Monday, August 22, 2016

Fat cells and adipose tissue

Fat cells are normally present in loose connective tissue either singly or in small groups. Fat cells are created from stem cells in fatty tissue that develop into mature, long-lived fat cells that signal immature fat cells to divide and reproduce as needed throughout life to store excess calories as fat and to disappear when no longer needed. When large numbers of these cells are organized, the resulting lobules constitute adipose tissue.

Adipose tissue is sometimes referred to simply as fat. Adipose tissue may be partitioned by connective tissue septa into lobules. While in the subsequent developmental phases the lobules continuously increase in size.

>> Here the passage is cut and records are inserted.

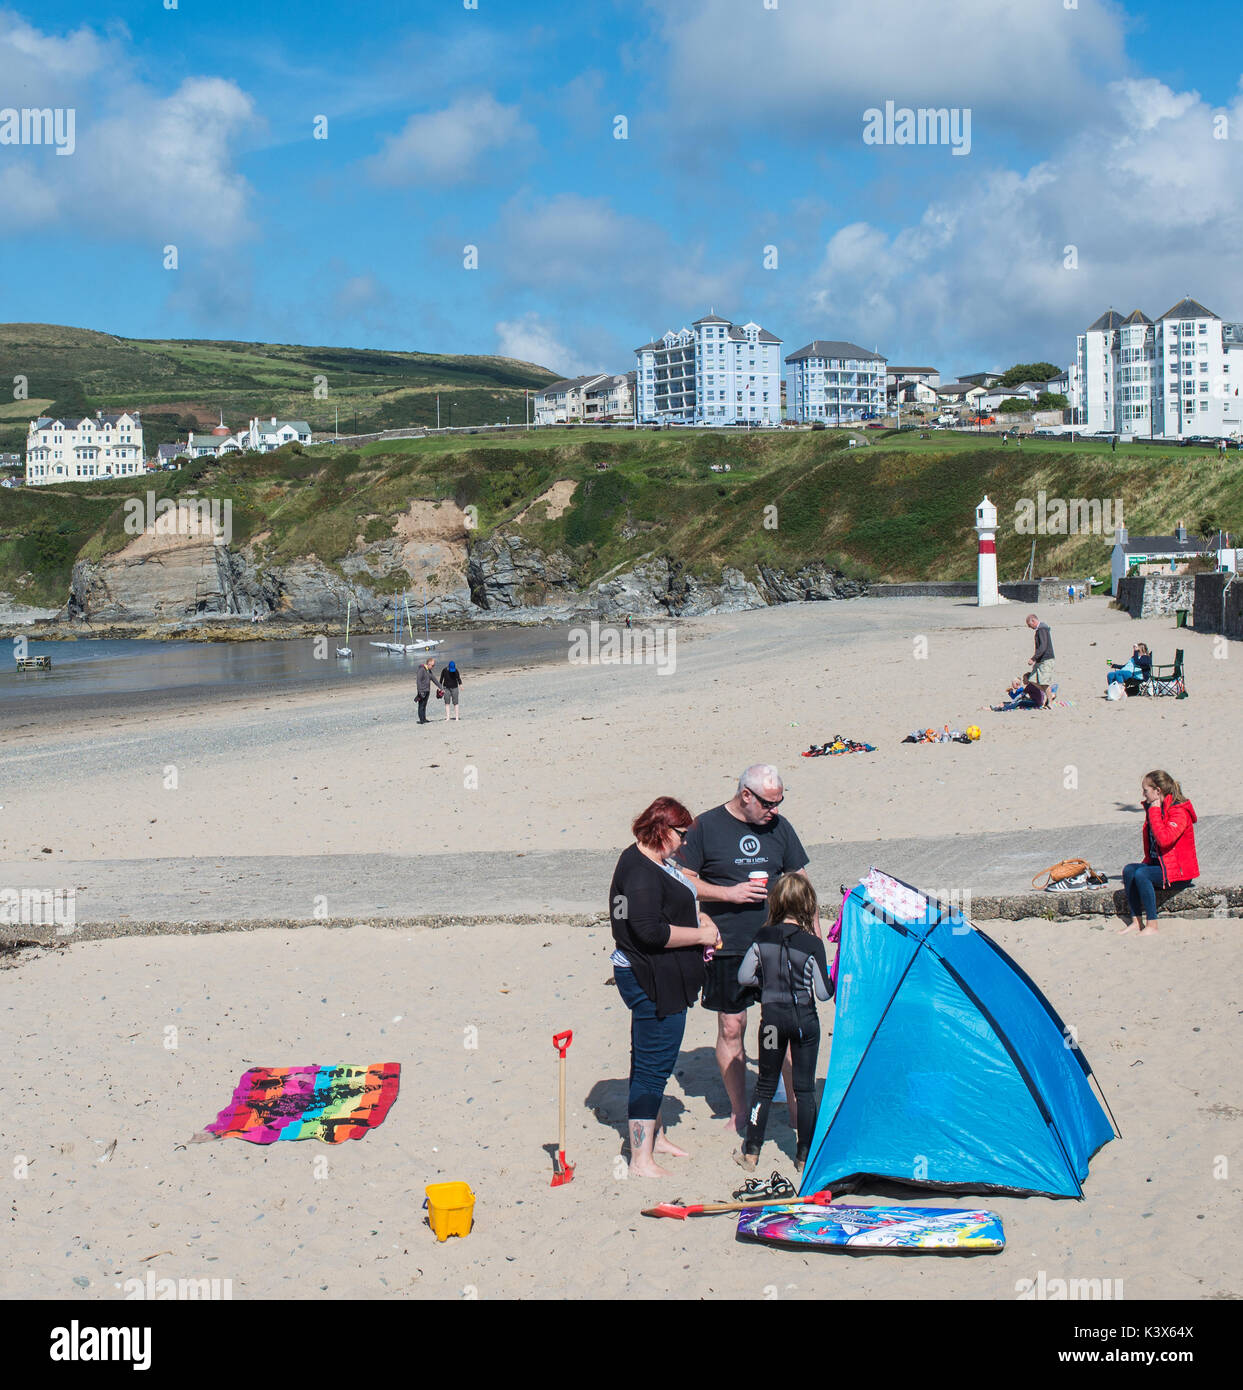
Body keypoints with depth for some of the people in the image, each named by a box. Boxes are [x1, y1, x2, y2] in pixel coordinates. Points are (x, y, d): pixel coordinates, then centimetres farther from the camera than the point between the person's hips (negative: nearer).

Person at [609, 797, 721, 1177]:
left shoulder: (655, 862, 13)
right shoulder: (641, 873, -22)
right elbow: (650, 931, -28)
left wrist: (699, 919, 12)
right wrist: (701, 935, -17)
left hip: (661, 980, 11)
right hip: (652, 984, -11)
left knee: (653, 1063, 21)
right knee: (652, 1065, -7)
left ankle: (652, 1135, 35)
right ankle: (641, 1160, -3)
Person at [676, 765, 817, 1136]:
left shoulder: (779, 827, 7)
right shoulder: (707, 827, -4)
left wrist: (816, 934, 10)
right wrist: (729, 893, -13)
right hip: (727, 948, -2)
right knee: (731, 1028, 4)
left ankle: (797, 1108, 12)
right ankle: (738, 1112, 17)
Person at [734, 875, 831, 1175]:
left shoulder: (763, 937, -5)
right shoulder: (812, 944, -14)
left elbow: (744, 976, 0)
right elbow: (823, 992, -11)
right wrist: (831, 982, 10)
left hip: (772, 1017, 2)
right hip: (804, 1018, -2)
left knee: (765, 1085, 13)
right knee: (805, 1089, 7)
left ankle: (751, 1151, 15)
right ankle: (804, 1156, 11)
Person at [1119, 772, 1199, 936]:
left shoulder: (1179, 812, -15)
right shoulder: (1154, 809, 14)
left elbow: (1164, 839, -33)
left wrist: (1154, 812, -23)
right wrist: (1145, 864, 10)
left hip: (1178, 871, -9)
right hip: (1157, 864, 9)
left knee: (1141, 875, -28)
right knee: (1129, 870, -14)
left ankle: (1152, 925, -24)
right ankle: (1136, 921, -13)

The special capability of fat cells is the storage of a fuel reserve, which may vary in extent from an approximate 40-day reserve in the average person to one sufficient for a year or more in some obese individuals.

Brown adipose tissue
At first, fat cells were thought to be placid repositories of excess fuel which, when organized into subcutaneous layers, served as insulting material to prevent loss of body heat.

When the individual is on reducing diet, adipose tissue undergoes a process called lipolysis. Lipolysis is the separation of fatty acids from the stored form of fat, and release of the fatty acids into the blood so that they can be used by tissues and organs as a source of energy.

Another recognized function of adipose tissue was it ability to cushion, support abdominal organs and shapes the body.